When I picked up the Seven 160 I was asked if I’d driven one before. When I said I had, but not for twenty years – I now realise that as I was at Milbrook with Motor magazine it must have been more like 30 – I was told that this would feel familiar. It has a live rear axle and drum brakes. The more expensive Sevens now have discs all round and De Dion suspension. But you know what? It doesn’t matter.

With so little mass those components work plenty well enough, perhaps the ride over rough surfaces could be better but a lot of the attraction is not feeling isolated. Some small cars feel racing car like alive and shimmy with the throb of the engine and jerk of the clutch. The 160 doesn’t do that but it’s still more like something you wear than sit in.

Caterham Seven 160 on the ground. Credit: Gordon Laing, cameralabs.com

Low: With that little room, no wonder it's bumpy over humps

The small engine and dimensions should make it eligible as a Japanese Kei class car, and Japan is Caterham’s second largest export market after France. However, the Japanese claim that Kei is not for open-top two-seater sports cars and is all about being practical. Perhaps they need to look at the Honda Beat, Suzuki Cappuccino and Autozam AZ1 and rethink their idea of “practical”.

When people say “I wouldn’t have a sports car, I’d lose my licence”, they should try one of these.

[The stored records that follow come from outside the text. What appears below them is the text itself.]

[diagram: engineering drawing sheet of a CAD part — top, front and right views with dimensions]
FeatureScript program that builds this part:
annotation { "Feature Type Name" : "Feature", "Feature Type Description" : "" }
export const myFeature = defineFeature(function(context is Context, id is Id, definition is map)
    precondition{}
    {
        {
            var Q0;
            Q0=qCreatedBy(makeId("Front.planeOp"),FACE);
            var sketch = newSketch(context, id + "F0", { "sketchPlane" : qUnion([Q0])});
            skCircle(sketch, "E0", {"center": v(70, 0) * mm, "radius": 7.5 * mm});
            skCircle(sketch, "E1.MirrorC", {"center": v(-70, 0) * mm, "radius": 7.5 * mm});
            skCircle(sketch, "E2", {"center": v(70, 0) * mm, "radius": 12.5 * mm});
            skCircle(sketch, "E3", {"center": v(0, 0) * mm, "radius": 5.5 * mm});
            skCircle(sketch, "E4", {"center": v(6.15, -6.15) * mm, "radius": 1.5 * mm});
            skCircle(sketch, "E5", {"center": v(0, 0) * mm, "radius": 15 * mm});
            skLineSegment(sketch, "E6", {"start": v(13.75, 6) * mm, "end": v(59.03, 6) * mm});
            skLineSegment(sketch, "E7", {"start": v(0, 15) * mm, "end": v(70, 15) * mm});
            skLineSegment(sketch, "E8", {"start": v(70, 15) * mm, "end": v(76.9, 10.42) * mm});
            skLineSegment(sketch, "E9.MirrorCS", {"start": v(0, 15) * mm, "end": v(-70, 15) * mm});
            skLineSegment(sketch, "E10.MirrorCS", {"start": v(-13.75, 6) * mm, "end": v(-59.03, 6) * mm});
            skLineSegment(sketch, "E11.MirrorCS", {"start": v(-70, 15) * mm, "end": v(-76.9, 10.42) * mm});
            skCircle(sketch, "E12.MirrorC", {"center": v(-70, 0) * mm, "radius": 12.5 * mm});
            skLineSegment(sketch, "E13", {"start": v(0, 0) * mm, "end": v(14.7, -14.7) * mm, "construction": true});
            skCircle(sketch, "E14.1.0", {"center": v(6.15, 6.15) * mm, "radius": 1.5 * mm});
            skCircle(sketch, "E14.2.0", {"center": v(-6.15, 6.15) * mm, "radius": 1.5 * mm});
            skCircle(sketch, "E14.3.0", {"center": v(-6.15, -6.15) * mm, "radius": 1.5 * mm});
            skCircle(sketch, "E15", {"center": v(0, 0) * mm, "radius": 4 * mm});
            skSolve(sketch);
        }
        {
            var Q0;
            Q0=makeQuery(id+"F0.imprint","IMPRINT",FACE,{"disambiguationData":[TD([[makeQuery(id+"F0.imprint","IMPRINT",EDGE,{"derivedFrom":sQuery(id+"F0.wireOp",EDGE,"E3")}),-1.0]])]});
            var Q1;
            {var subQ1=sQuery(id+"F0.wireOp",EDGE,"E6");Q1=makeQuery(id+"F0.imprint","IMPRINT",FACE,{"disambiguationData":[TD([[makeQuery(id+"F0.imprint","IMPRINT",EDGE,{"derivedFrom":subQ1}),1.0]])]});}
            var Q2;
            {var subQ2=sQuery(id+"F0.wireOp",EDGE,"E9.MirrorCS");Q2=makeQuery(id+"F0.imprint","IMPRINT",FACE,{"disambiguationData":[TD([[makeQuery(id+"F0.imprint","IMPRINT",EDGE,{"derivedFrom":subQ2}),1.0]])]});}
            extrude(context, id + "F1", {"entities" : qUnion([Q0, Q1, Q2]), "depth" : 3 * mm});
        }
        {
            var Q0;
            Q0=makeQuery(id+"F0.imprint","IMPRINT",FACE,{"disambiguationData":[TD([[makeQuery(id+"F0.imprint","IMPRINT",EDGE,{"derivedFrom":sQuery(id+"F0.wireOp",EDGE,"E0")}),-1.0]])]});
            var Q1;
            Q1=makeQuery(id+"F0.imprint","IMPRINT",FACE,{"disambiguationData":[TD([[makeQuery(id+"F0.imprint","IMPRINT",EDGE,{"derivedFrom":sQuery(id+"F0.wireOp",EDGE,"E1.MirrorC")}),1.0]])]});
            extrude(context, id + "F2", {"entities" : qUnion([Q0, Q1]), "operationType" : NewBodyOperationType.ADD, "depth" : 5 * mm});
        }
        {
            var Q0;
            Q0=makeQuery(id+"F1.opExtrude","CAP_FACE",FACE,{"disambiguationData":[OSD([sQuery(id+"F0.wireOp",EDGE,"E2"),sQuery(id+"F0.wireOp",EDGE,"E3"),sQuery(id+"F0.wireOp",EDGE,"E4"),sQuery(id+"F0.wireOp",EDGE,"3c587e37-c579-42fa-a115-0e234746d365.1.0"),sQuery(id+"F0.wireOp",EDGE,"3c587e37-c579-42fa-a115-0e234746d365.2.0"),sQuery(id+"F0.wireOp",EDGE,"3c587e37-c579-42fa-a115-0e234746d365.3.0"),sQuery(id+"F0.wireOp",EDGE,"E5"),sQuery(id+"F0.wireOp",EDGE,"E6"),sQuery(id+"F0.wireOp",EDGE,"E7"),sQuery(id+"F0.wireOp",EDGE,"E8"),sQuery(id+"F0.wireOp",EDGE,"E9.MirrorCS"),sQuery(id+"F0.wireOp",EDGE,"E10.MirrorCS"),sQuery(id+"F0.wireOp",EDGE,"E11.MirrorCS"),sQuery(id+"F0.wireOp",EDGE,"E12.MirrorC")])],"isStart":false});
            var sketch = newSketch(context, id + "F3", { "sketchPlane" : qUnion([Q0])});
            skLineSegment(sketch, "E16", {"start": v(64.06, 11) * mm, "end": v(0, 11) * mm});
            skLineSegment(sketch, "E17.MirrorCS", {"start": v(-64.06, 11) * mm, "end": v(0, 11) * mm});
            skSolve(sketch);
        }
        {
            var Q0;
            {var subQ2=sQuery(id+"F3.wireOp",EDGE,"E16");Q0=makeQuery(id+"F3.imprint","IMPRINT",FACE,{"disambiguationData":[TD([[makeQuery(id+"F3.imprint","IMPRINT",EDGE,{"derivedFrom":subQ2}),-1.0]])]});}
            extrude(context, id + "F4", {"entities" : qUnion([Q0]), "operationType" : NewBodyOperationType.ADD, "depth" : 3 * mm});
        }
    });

It’s more fun at legal speeds than a Porsche is at a rate of knots which would have one-time North Wales Police Chief Constable Richard Brunstrom locking you up and throwing away the key. Caterham say it will get up to 100mph, but there is some lift at the front when you are pressing on so I wasn’t minded to find out.

The result is that you smile. A lot. Even in the shitty stop-start A406 traffic, you smile. And people smile at you, from middle-management men in Mercedes to yummy mummies pushing buggies. I drove it through central London at midnight, in traffic and in rain and still loved it – although I did wimp out and put the roof up eventually. It’s got more street cred than Russell Brand, and is the only car where my teenage sons have asked to be taken to school so they can be seen in it.

It doesn’t evoke the bitterness of a 4x4 or a similar status symbol.